◆ **Work instructions**
Copy all of the data below word for word, omitting the pictures.

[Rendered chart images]
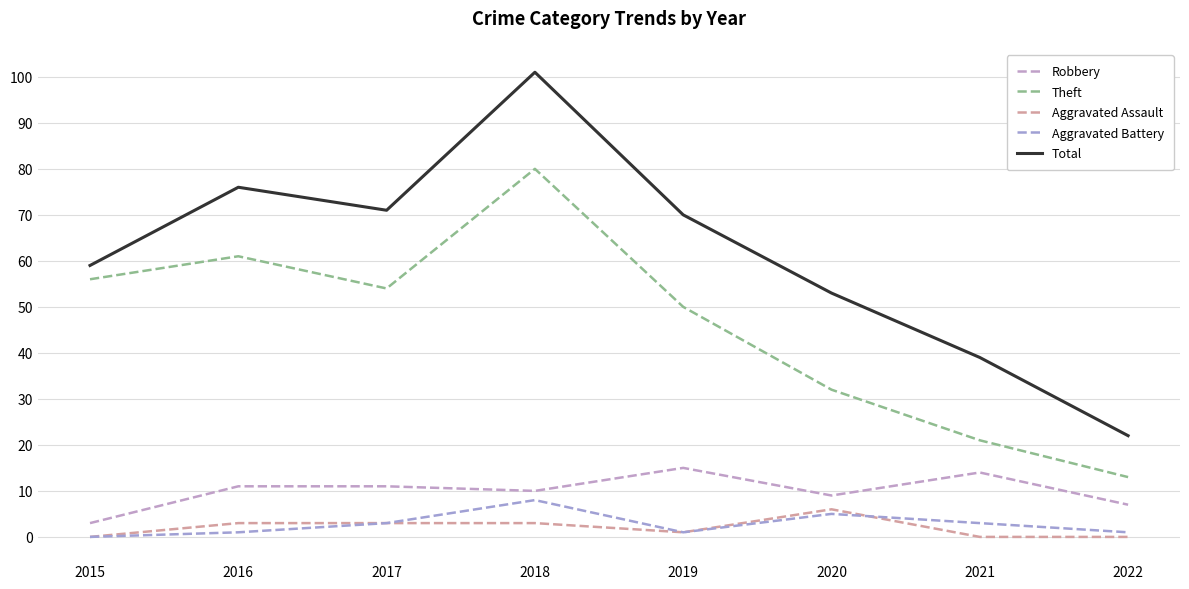

How many Aggravated Assault values are between 0 and 3?

7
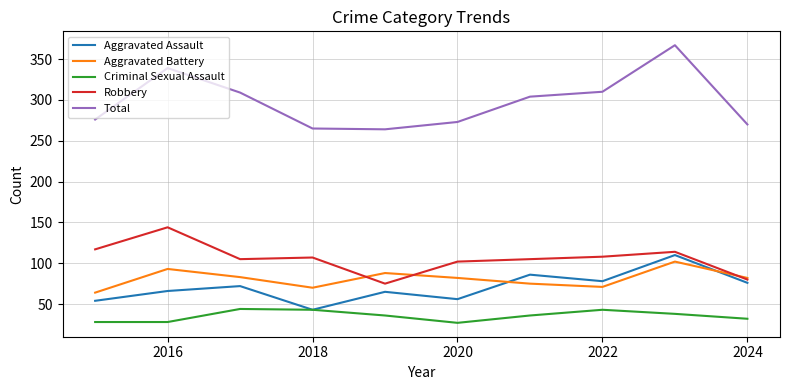

What is the smallest value displayed?

27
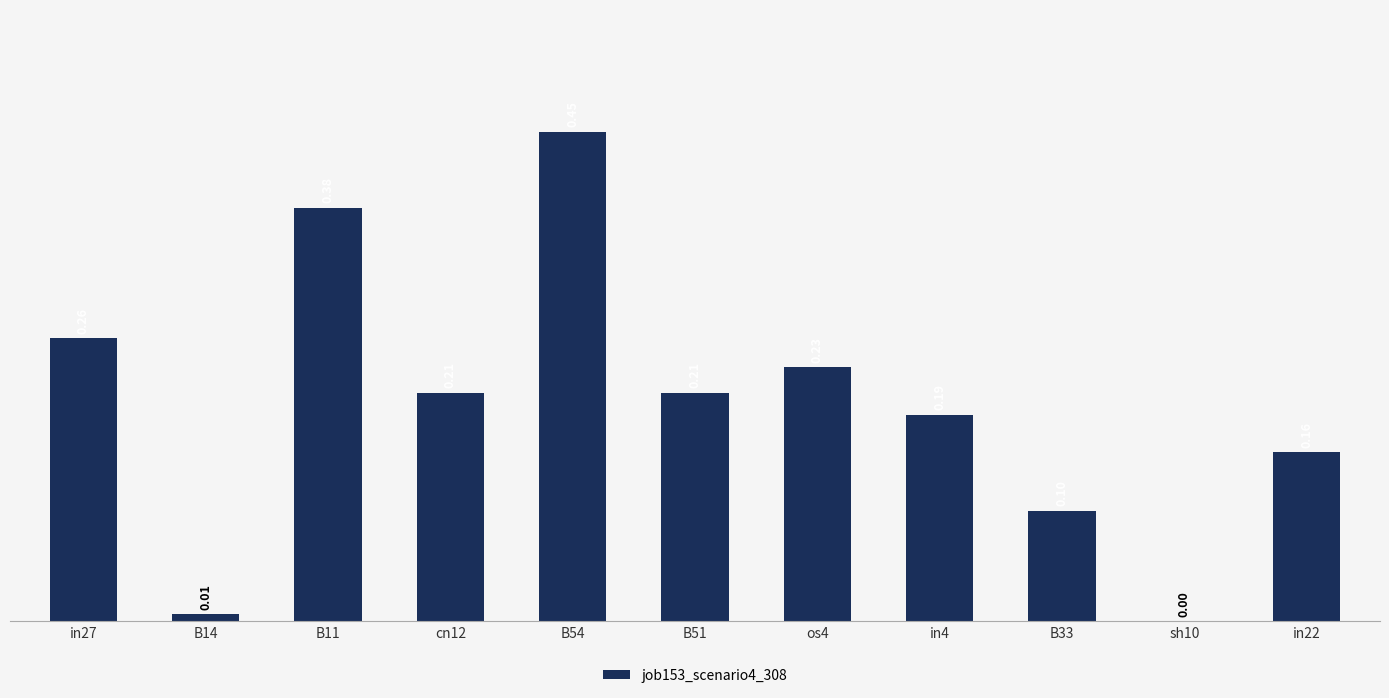

What is the sum of all values?

2.2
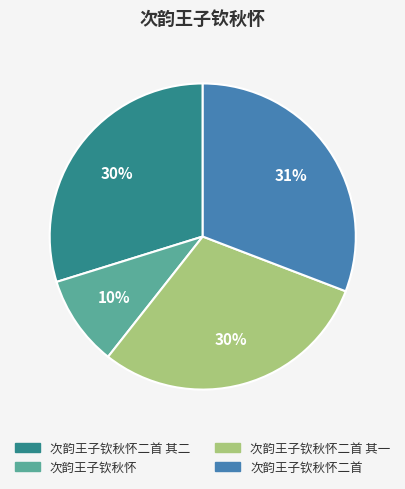

Is there any slice that represents more than half of the pie?

No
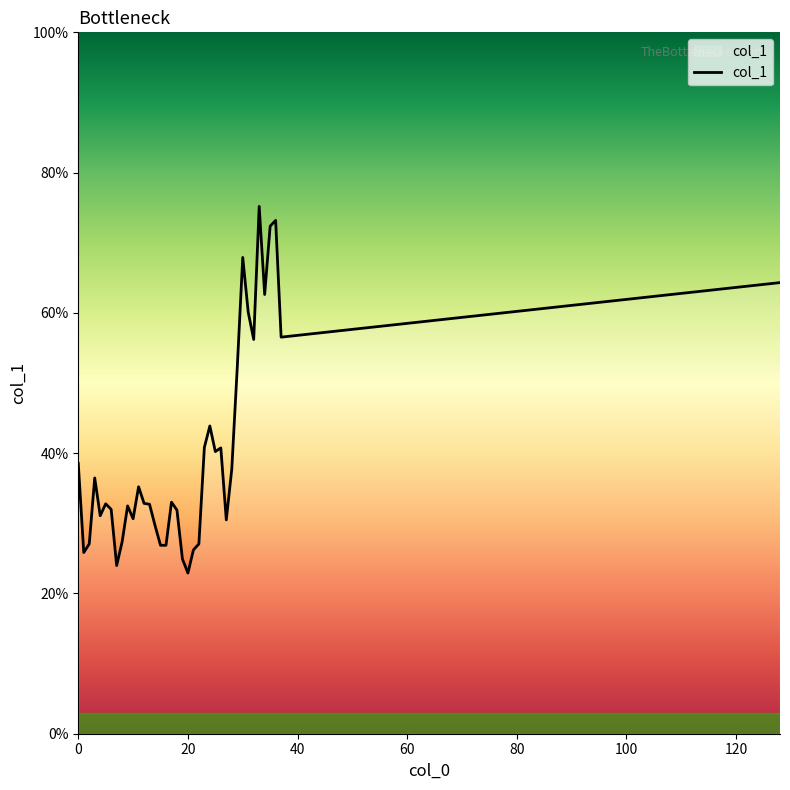

What is the maximum value shown in the chart?

75.2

◆ **Solution to this exercise**
How many Aggravated Assault values are between 0 and 3?

7

What is the smallest value displayed?

27

What is the sum of all values?

2.2

Is there any slice that represents more than half of the pie?

No

What is the maximum value shown in the chart?

75.2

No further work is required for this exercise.